L’intelligence artificielle, une ouverture du champ des possibles

DOI : 10.35562/arabesques.3043

p. 4-5

Plan

Texte

En automatisant certaines tâches et en suscitant de nouvelles applications, l’IA offre aux bibliothèques un potentiel immense pour donner un nouveau souffle à leurs contenus, métadonnées ou documents numérisés.

L’intelligence artificielle (IA) fait l’objet d’un intérêt tout particulier depuis quelques années. Pourtant, quand on l’envisage comme un ensemble de processus logiciels permettant d’effectuer des opérations d’analyse ou de décision que des humains seraient normalement susceptibles de réaliser, on se rend compte qu’elle est présente dans le paysage numérique depuis maintenant un bon demi-siècle. C’est une plus grande accessibilité de librairies logicielles, couplée à un accroissement des moyens de calcul, qui caractérise la période la plus récente. Ces composants logiciels permettent à plus de disciplines de s’en approprier les mécanismes et de les appliquer à de nouveaux contextes. Les bibliothèques n’échappent pas à ce mouvement et de nombreux projets ont montré le potentiel de l’IA pour donner un nouveau souffle aux contenus numériques, métadonnées ou documents numérisés disponibles dans les établissements.

Dans les années 1980, les modèles qui avaient le plus de succès reposaient sur des méthodes logico-symboliques qui manipulaient des données, alors vues comme des concepts liés entre eux par des relations (ou prédicats logiques). Les modèles les plus récents s’articulent, eux, autour de méthodes statistiques par apprentissage. Ces méthodes reposent sur des architectures logicielles auxquelles on soumet de grandes quantités d’exemples et qui vont par itérations successives en abstraire les distributions statistiques, dans le cas d’apprentissages dit non supervisés, ou en généraliser l’analyse sur la base d’annotations préalablement fournies, dans le cas d’apprentissages supervisés.

De nouveaux champs des possibles en matière d’usage des contenus

Comme on peut le constater dans les différentes contributions à ce numéro d’Arabesque, l’IA est susceptible d’être présente dans une large gamme d’applications touchant aux domaines des bibliothèques ou des institutions patrimoniales. Si l’IA permet dans certains cas d’automatiser des tâches plus ou moins complexes déjà effectuées manuellement ou semi-automatiquement, elle fait également survenir de nouvelles applications qui redéfinissent le champ des possibles en matière d’usage des contenus. Nous voyons par exemple apparaître différents types d’applications qui viennent soutenir l’organisation des fonds existants ou accompagner les processus de numérisation.

§ **CONSIGNE ÉCRITE 1**
D'après le texte sur l'IA en bibliothèque, sur quel type de méthodes reposaient les modèles qui avaient le plus de succès dans les années 1980 ?
§ **CONSIGNE ÉCRITE 2**
Citez le passage du texte sur l'IA en bibliothèque qui s'ouvre sur les mots contenant « DOI : 10.35562/arabesques.3043 » et se clôt sur « ou documents numérisés. ».
Les enregistrements proviennent d'une source distincte du texte sur l'IA en bibliothèque.

§ **ENREGISTREMENTS FOURNIS**
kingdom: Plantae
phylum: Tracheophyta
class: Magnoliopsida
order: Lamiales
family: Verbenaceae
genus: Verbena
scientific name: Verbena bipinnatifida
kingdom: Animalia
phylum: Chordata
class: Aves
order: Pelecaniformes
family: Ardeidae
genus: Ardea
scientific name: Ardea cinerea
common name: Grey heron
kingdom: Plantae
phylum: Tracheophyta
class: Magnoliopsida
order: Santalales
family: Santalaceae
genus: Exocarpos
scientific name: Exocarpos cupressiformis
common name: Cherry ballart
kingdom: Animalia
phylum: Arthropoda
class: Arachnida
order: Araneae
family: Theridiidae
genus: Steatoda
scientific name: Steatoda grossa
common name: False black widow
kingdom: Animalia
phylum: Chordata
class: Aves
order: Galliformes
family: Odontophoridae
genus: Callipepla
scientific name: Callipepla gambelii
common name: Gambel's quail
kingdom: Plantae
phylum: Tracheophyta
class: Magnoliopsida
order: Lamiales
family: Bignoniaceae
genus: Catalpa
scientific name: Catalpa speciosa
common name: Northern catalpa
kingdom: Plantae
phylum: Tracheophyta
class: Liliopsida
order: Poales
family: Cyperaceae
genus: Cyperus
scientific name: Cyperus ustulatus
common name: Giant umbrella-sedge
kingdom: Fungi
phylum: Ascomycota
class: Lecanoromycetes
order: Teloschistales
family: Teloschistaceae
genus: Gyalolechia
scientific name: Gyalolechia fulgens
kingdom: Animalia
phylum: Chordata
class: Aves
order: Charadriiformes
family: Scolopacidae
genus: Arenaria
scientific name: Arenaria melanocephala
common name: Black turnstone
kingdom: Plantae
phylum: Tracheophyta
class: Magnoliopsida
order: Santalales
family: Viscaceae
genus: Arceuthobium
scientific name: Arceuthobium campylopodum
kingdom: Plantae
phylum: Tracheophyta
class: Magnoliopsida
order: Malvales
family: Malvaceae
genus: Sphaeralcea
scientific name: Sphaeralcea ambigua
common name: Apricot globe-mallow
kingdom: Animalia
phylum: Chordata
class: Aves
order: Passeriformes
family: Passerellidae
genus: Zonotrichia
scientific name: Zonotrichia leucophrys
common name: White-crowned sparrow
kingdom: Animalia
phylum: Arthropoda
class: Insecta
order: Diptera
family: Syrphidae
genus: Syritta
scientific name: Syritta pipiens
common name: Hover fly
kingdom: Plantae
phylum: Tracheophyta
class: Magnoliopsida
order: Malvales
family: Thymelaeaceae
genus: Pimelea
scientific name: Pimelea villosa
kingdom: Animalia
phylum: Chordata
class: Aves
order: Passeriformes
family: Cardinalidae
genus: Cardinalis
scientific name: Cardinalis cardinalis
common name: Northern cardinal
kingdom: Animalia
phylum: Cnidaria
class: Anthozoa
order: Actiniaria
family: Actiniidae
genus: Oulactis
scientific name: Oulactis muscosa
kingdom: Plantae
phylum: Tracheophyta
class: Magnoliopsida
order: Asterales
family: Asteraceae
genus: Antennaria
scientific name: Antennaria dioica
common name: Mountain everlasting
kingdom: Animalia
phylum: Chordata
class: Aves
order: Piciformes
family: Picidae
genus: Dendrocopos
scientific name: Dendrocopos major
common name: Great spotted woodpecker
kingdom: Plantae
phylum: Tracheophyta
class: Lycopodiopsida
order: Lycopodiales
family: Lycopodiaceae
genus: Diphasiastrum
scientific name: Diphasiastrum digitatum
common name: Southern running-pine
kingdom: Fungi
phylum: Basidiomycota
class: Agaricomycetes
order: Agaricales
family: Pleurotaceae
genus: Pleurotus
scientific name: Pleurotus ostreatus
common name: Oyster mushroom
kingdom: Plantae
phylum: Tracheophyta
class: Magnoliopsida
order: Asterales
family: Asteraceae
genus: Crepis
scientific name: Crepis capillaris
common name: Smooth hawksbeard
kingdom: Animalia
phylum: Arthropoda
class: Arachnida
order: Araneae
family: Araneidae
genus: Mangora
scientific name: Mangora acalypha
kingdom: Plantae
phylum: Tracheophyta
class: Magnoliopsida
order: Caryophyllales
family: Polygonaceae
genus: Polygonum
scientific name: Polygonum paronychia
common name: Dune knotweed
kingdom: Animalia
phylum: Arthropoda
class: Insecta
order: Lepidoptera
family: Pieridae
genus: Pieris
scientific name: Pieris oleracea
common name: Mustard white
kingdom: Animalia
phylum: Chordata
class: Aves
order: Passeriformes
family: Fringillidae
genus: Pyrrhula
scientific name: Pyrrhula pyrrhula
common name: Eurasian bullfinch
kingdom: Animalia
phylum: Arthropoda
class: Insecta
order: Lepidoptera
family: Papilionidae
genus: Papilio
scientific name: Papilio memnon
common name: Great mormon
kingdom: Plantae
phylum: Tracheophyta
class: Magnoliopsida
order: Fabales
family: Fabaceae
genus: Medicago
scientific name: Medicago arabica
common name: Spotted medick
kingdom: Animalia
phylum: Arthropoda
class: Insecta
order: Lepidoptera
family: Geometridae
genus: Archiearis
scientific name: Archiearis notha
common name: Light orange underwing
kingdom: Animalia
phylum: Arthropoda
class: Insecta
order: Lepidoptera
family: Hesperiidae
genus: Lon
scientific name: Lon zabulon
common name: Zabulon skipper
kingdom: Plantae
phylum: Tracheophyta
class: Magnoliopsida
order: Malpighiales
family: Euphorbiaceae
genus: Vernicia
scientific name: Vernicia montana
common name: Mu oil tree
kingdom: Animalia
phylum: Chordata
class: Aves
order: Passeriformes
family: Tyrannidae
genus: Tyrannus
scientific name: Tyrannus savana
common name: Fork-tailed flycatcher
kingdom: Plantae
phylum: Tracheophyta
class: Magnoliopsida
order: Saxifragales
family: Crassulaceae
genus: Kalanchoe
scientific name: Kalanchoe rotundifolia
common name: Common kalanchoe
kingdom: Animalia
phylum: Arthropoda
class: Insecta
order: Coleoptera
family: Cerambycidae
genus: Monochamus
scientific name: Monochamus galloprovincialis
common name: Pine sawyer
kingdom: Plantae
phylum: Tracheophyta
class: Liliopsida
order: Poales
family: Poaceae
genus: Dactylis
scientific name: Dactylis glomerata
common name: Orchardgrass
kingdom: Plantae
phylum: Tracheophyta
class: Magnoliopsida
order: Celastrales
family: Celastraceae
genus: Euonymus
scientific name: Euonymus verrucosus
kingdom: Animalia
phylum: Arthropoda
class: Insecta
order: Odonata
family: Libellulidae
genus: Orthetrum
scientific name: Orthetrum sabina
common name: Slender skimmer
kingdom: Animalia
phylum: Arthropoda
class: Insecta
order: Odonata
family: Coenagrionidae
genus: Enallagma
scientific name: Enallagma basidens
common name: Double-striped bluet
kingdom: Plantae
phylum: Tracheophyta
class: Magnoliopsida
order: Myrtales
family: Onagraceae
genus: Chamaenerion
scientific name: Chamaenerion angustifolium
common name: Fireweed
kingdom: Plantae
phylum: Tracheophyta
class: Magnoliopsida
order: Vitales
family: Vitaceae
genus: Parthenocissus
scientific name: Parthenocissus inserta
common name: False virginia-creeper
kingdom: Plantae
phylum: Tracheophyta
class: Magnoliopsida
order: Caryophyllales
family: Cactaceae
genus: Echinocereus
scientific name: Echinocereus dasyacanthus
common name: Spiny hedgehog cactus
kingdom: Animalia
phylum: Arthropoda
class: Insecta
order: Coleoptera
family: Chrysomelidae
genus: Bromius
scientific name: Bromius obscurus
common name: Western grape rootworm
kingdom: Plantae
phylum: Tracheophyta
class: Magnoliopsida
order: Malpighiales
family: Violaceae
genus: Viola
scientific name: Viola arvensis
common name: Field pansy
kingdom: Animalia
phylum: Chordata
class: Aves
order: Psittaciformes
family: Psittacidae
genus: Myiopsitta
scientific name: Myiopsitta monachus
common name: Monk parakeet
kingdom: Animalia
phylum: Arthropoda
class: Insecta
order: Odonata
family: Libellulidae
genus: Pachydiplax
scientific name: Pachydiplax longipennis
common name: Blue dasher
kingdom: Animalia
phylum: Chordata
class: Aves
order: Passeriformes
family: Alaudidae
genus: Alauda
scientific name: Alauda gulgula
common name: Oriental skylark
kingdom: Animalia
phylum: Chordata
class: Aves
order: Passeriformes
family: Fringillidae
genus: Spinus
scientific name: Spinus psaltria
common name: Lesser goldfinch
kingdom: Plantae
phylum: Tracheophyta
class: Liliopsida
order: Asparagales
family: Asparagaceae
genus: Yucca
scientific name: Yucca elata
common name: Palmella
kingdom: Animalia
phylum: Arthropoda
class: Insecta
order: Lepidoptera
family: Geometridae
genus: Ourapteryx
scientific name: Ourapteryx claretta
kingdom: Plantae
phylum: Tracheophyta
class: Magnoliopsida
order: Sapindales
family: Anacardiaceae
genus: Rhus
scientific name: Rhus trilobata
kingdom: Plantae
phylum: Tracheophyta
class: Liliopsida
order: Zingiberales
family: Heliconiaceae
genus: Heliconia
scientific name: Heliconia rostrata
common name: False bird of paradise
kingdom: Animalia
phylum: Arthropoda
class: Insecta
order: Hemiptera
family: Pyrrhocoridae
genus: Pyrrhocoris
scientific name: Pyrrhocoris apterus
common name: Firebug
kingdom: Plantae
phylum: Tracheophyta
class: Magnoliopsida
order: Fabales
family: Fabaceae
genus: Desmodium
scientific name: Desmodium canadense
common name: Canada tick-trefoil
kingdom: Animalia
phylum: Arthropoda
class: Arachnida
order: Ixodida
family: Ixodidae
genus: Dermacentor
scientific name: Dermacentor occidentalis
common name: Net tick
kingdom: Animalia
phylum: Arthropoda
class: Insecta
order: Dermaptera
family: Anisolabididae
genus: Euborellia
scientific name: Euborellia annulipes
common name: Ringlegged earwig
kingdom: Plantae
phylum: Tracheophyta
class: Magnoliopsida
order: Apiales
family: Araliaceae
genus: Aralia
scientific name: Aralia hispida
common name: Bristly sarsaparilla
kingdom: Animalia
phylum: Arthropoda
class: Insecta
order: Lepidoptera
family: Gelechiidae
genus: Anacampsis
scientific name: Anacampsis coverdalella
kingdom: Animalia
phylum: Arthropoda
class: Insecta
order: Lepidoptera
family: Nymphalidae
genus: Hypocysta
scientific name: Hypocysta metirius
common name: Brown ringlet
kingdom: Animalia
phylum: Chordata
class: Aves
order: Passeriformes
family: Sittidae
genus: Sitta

§ **SOLUTION PROPOSÉE 1**
Sur des méthodes logico-symboliques qui manipulaient des données.

§ **SOLUTION PROPOSÉE 2**
DOI : 10.35562/arabesques.3043

p. 4-5

Plan

Texte

En automatisant certaines tâches et en suscitant de nouvelles applications, l’IA offre aux bibliothèques un potentiel immense pour donner un nouveau souffle à leurs contenus, métadonnées ou documents numérisés.